#### [Goal of the exercise]
Skip all lines in the entries below that come before the one containing "right ankle: (244, 252)". Repeat that line and the rest exactly.

#### [Data section]

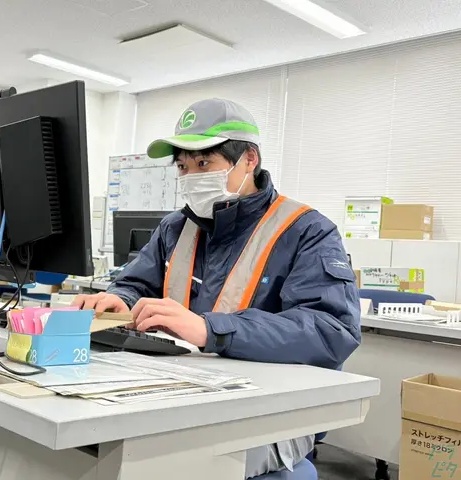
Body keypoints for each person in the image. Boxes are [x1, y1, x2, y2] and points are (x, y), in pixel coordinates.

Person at [73, 99, 361, 478]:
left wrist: (212, 329)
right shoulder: (176, 228)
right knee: (90, 449)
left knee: (166, 464)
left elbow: (332, 330)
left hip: (271, 416)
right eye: (182, 166)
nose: (191, 176)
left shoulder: (307, 230)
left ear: (249, 160)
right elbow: (135, 282)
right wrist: (118, 300)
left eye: (204, 163)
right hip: (177, 395)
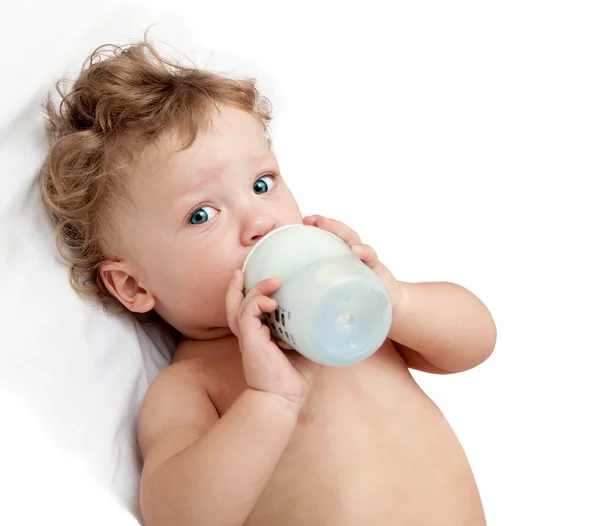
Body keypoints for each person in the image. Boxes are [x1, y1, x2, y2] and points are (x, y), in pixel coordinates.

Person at [41, 36, 497, 526]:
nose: (259, 220)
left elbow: (476, 343)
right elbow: (179, 516)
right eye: (201, 214)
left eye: (262, 184)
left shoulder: (352, 308)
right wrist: (270, 401)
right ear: (134, 287)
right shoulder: (194, 385)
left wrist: (399, 300)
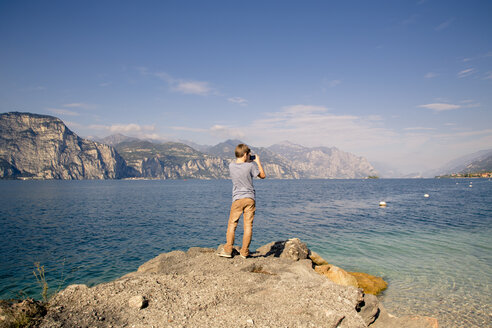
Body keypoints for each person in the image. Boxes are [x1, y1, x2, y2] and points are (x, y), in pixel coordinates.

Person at [219, 143, 266, 258]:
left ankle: (228, 249)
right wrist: (258, 162)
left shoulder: (231, 166)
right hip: (249, 199)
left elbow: (241, 166)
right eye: (248, 154)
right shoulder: (250, 166)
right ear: (245, 154)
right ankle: (244, 252)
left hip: (237, 199)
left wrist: (247, 160)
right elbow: (263, 176)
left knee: (232, 224)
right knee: (248, 226)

#### [Result for this task]
right ankle: (244, 252)
left hip: (237, 199)
left wrist: (247, 160)
right elbow: (263, 176)
left knee: (232, 224)
right knee: (248, 226)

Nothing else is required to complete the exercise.